_Estratto del testo_
»»

Polemiche per la pericolosità della discesa di Garmisch, prova di Coppa del Mondo femminile. A rilanciare la questione sicurezza il presidente della Fisi Flavio Roda. Ieri si è infortunata gravemente anche la valtellinese Federica Sosio.

Le parole di Roda dopo Garmisch

Il presidente della Fisi Flavio Roda, presente ad Anterselva in occasione della Coppa del mondo di biathlon, ha fatto il punto della situazione sulle gare del fine settimana. “Abbiamo raggiunto podi prestigiosi con Paris e Goggia e dobbiamo essere soddisfatti perchè è importante ripetersi, ma oggi sono molto amareggiato – spiega -. Ho guardato alla televisione la discesa di Garmisch e, uscita di Delago a parte, che ha un’origine diversa, sono rimasto colpito per tutte le interruzioni e i ripetuti interventi degli addetti alla pista per limare quel salto. Da tecnico dico che le partenze dovevano essere immediatamente interrotte, si vedeva chiaramente che il salto stesso buttava verso l’alto, in questo modo hanno penalizzato le ragazze. La nostra Federazione pretende che sia tutelata la sicurezza in pista e le atlete vengano messe nelle condizioni migliori per gareggiare. Bisogna avere il coraggio di interrompere le gare”.

««

Dati di structure-from-motion
»»

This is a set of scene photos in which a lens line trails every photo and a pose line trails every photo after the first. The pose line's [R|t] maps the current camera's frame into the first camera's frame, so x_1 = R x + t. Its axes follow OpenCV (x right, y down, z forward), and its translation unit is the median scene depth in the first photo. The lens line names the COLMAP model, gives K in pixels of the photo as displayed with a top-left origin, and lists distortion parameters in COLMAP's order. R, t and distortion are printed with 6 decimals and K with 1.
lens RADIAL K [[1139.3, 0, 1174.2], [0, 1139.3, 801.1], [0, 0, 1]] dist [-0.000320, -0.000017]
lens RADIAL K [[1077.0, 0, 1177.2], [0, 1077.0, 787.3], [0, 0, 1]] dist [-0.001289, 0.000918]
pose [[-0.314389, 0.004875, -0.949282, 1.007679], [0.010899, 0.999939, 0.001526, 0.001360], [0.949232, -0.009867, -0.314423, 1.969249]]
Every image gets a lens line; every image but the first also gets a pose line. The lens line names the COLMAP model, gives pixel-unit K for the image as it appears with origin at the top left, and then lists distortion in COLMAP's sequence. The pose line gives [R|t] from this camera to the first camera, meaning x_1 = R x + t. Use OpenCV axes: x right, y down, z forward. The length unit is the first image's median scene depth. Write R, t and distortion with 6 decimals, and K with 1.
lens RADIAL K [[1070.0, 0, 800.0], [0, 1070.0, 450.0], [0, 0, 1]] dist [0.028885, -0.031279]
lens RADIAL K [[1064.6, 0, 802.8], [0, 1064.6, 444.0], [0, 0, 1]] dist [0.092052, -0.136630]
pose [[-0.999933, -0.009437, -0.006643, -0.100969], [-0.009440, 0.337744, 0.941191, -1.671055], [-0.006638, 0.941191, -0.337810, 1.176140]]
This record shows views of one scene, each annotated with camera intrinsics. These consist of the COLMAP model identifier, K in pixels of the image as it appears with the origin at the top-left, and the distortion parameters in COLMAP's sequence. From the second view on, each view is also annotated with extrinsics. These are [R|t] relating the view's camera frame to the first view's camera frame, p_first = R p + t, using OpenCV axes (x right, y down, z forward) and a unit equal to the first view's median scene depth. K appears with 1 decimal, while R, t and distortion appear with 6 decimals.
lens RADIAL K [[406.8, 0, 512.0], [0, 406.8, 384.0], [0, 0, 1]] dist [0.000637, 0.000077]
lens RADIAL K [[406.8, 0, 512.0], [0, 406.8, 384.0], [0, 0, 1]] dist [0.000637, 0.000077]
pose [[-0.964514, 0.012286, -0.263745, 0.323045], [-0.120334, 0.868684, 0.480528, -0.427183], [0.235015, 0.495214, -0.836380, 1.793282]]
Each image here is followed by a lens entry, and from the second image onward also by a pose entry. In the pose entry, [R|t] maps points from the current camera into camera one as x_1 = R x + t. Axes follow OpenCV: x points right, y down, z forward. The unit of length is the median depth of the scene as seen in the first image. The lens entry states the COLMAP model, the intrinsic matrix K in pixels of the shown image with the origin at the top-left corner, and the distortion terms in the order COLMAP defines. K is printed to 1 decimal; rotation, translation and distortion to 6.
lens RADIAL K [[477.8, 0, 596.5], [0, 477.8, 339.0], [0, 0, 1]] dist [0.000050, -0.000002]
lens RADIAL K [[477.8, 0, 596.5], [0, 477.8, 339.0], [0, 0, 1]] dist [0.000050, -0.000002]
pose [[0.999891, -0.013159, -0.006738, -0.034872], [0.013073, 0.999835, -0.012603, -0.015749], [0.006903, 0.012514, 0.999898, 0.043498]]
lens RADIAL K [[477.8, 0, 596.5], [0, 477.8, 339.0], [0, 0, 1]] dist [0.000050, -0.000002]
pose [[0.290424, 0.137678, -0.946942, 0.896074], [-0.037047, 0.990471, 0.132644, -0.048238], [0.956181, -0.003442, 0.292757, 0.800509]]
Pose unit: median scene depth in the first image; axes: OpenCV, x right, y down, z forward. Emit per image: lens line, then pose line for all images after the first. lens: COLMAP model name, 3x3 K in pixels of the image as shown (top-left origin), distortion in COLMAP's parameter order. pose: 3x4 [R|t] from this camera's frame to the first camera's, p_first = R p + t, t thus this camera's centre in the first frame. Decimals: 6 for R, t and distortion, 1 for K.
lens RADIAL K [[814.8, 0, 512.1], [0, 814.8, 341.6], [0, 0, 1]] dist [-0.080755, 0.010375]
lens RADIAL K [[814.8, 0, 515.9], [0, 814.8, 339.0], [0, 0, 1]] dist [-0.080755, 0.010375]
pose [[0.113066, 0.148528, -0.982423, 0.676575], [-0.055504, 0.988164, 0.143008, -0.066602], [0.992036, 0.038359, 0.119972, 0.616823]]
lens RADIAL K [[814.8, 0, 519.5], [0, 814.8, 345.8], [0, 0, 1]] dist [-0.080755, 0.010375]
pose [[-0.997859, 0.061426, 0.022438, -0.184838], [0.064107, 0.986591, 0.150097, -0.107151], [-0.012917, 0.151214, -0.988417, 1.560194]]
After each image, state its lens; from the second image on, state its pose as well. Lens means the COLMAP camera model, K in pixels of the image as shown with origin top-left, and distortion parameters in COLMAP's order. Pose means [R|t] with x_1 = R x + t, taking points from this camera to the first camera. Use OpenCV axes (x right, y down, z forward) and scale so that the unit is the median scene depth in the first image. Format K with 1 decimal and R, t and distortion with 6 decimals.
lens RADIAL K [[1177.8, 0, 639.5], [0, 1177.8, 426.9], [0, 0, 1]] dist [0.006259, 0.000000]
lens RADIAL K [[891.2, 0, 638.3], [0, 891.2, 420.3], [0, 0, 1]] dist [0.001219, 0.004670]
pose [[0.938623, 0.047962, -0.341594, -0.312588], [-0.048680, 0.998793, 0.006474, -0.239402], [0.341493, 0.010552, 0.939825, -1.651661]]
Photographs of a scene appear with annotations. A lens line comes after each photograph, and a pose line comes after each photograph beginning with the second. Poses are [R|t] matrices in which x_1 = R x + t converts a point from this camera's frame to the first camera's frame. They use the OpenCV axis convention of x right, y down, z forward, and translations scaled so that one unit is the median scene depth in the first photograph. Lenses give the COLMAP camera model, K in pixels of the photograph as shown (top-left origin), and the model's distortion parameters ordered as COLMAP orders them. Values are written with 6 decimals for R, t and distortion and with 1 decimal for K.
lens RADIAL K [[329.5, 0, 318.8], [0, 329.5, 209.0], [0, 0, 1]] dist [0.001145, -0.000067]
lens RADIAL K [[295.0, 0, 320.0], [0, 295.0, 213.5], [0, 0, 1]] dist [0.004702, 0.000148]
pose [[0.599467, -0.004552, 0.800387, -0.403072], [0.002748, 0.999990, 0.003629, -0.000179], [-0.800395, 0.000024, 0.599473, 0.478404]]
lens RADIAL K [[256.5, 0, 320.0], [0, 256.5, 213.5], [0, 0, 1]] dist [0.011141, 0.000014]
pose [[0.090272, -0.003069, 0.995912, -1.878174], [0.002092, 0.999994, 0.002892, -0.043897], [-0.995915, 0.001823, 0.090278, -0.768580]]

««

_Elenco dei compiti_
1. Riporta dal testo sulla discesa di Garmisch il passo che comincia con "Polemiche per la" e termina con "valtellinese Federica Sosio.", copiandolo parola per parola.
2. Per favore indica se le affermazioni seguenti concordano con il testo sulla discesa di Garmisch, rispondendo sì o no e citando tra virgolette le parole decisive: (a) Federica Sosio si è infortunata gravemente; (b) Roda ha seguito la discesa di Garmisch sul posto; (c) Roda si trovava ad Anterselva per la Coppa del mondo di biathlon.
3. Prosegui il testo sulla discesa di Garmisch dopo l'ultima frase riportata.

_Risposte numerate_
1.
Polemiche per la pericolosità della discesa di Garmisch, prova di Coppa del Mondo femminile. A rilanciare la questione sicurezza il presidente della Fisi Flavio Roda. Ieri si è infortunata gravemente anche la valtellinese Federica Sosio.

2.
(a) Sì: «Ieri si è infortunata gravemente anche la valtellinese Federica Sosio.»
(b) No: «Ho guardato alla televisione la discesa di Garmisch»
(c) Sì: «presente ad Anterselva in occasione della Coppa del mondo di biathlon»

3.
L’infortunio di Federica Sosio

Tra le atlete cadute proprio in quel passaggio anche la bormina Federica Sosio. Portata in ospedale in elicottero ha riportato la frattura una frattura biossea composta alla tibia e perone della gamba sinistra. Per lei la stagione è finita e potrà tornare in gara solo il prossimo anno. La valtellinese è già stata operata per la riduzione della frattura. Federica Brignone, caduta nello stesso punto del tracciato, è stata invece sottoposta sia ad una radiografia che ad una risonanza magnetica al ginocchio destro che hanno escluso danni. La valdostana si sposterà a Tarvisio per preparare insieme alle compagne di squadra il gigante di Maribor della prossima settimana.